Woo-Hyuk Jang (firstname.lastname@example.org)
Dong-Soo Han, (email@example.com)
Hong-Soog Kim (firstname.lastname@example.org)
Sung-Doke Lee (email@example.com)
School of Engineering, Information and Communications University,
119, Munjiro, Yuseong-gu, Daejeon, 305-714, Korea
Electronics and Telecommunications Research Institute, 161, Gajeong-dong, Yuseong-gu, Daejeon, 305-350, Korea
Domain Combination based Protein-Protein Interaction Prediction (DCPPIP) method is revealed to show outstanding prediction accuracy in Yeast proteins. However, it is not yet apparent whether the method is still valid and can achieve comparable prediction accuracy for the proteins in other species.
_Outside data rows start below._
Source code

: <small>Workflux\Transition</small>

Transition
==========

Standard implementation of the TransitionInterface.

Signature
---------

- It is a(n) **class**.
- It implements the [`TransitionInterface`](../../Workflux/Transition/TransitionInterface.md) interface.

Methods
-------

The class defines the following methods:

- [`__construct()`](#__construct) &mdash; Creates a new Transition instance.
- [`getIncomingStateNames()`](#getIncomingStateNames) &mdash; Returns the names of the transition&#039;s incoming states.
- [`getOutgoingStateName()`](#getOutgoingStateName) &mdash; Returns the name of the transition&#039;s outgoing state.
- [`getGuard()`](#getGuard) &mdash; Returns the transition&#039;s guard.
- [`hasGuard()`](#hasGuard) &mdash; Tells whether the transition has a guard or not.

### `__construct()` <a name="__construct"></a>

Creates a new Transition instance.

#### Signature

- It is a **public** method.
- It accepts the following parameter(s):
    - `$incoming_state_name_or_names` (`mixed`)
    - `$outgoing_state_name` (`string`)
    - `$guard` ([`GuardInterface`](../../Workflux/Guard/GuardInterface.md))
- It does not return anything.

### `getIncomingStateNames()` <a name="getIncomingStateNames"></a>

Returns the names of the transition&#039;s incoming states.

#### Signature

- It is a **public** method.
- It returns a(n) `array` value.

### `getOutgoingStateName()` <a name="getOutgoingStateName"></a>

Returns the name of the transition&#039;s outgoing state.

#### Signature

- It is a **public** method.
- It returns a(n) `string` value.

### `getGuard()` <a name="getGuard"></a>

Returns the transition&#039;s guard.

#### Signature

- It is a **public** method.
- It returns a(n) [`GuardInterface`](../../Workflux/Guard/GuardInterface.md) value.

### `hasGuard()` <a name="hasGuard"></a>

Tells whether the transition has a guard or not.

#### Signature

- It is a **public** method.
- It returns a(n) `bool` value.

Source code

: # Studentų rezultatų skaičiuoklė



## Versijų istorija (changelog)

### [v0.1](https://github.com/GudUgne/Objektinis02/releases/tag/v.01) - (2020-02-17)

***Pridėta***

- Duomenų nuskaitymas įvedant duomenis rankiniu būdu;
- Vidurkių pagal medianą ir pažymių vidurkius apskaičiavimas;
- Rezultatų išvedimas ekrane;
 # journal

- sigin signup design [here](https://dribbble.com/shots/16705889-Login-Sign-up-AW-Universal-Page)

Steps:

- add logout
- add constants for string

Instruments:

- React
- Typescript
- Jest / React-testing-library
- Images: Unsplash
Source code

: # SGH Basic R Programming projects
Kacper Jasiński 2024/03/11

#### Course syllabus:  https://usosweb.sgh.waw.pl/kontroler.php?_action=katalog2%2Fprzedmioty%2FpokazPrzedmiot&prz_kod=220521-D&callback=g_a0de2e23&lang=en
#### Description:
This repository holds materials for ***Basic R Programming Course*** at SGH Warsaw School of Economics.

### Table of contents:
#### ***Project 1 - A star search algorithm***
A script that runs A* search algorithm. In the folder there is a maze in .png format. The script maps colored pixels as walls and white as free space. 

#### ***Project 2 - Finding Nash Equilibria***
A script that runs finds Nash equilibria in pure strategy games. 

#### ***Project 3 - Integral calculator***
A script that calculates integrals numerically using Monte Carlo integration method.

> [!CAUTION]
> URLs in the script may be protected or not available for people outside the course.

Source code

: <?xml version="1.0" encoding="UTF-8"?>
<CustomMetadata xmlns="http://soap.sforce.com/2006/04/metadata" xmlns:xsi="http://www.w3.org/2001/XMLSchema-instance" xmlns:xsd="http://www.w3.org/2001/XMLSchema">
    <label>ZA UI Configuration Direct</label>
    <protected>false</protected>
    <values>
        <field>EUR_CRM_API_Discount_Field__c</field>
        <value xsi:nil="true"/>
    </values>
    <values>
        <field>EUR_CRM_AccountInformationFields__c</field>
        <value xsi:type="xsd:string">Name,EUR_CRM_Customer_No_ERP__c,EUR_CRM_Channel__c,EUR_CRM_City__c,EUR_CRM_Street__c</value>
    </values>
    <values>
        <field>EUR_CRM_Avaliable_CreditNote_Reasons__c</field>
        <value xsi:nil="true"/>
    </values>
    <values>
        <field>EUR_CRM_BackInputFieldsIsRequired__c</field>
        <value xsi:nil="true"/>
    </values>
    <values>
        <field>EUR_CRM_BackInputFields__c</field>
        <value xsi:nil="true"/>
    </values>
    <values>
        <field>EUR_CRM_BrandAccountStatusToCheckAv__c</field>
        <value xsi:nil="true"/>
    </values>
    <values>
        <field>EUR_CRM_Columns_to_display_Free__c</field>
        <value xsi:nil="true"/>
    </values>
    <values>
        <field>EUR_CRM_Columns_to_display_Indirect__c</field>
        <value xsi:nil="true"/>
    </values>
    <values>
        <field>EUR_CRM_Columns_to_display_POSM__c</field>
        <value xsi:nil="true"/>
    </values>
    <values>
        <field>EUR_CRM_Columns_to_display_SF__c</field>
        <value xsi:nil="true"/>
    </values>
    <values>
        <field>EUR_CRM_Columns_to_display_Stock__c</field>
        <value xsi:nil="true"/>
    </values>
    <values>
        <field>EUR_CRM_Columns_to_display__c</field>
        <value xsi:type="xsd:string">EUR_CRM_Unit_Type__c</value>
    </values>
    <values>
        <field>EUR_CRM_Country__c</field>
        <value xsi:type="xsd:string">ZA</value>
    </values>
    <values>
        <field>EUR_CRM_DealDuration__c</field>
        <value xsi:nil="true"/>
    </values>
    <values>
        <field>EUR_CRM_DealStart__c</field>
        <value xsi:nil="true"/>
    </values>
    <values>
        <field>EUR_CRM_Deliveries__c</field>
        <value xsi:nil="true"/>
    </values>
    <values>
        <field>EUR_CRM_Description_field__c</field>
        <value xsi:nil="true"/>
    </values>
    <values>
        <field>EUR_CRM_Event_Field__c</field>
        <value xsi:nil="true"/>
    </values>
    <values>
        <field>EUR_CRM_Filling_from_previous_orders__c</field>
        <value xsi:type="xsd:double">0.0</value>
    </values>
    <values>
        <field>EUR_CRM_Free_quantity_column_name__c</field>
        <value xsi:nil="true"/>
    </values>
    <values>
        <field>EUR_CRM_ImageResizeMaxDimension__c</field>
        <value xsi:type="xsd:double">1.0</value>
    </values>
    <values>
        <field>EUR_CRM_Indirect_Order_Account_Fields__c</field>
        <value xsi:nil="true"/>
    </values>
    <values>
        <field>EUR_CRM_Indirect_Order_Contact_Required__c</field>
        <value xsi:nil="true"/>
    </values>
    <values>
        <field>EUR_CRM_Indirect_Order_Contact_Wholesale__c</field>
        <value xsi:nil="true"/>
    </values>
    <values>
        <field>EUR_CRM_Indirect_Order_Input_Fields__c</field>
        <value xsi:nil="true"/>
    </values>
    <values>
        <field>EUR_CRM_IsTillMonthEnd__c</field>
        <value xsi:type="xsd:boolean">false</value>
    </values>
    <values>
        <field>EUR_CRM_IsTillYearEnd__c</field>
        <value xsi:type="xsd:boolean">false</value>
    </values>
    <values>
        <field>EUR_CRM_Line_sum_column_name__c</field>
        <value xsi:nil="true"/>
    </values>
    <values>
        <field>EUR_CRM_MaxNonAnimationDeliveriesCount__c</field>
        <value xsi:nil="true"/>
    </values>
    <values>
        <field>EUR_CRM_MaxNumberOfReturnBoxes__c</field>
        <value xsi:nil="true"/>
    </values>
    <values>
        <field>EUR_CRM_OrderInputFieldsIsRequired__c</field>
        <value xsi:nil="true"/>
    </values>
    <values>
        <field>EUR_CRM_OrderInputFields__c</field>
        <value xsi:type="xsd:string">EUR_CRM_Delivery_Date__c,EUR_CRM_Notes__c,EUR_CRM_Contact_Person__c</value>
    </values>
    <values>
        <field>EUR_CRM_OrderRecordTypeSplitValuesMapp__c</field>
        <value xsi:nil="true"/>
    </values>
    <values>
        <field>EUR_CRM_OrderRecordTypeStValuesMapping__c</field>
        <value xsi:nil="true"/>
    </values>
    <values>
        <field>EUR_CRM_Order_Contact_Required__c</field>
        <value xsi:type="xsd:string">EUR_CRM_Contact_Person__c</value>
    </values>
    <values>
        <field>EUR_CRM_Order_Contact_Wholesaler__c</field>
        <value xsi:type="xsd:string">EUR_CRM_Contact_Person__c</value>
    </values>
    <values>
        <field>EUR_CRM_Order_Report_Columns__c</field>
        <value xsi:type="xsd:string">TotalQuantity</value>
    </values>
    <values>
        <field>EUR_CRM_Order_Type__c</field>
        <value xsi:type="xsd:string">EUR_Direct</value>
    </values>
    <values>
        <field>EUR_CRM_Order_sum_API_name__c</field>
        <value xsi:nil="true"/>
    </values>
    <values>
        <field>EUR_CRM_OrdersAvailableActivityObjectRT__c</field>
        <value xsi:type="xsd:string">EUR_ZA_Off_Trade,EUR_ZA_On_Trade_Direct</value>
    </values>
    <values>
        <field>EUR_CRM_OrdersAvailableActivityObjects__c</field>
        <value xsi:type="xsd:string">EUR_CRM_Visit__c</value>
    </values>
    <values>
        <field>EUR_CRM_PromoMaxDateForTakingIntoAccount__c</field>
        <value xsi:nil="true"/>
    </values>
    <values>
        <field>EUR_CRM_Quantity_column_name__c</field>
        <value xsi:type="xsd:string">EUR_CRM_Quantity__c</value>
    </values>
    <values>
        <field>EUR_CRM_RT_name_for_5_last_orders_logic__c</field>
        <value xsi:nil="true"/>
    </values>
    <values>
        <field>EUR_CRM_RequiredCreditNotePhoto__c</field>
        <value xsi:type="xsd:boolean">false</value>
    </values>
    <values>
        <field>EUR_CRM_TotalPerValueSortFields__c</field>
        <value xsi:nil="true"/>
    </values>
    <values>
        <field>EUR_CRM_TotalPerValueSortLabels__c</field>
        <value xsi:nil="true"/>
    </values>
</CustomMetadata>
In this paper, we report the validation results of applying the DCPPIP method for Fly and Human proteins. We also report the results of inter-species validation, in which protein interaction and domain data of other species are used as learning set. 10,351 interacting protein pairs are used for the validation for Fly, 2,345 protein pairs for Human. 80% of the data are used as learning sets and 20% are reserved as test sets. High prediction accuracies (Fly: sensitivity≈77%, specificity≈92%, Human: sensitivity≈96%, specificity≈95%) are achieved in both Fly and Human cases. Interactions of proteins in Human, Mouse, H. pylori, E. coli, and C. elegans are predicted and validated using the protein interaction and domain data in Yeast, Fly, and the combination of Yeast and Fly respectively. Again, good prediction accuracy is achieved when the test protein pair has common domains with the proteins in a learning set of proteins. A notion of Domain Overlapping Rate (DOR) among species is newly developed in this paper and the correlation between DOR and prediction accuracy is examined. According to out test results, there exists fairly obvious correlation between DOR and prediction accuracy.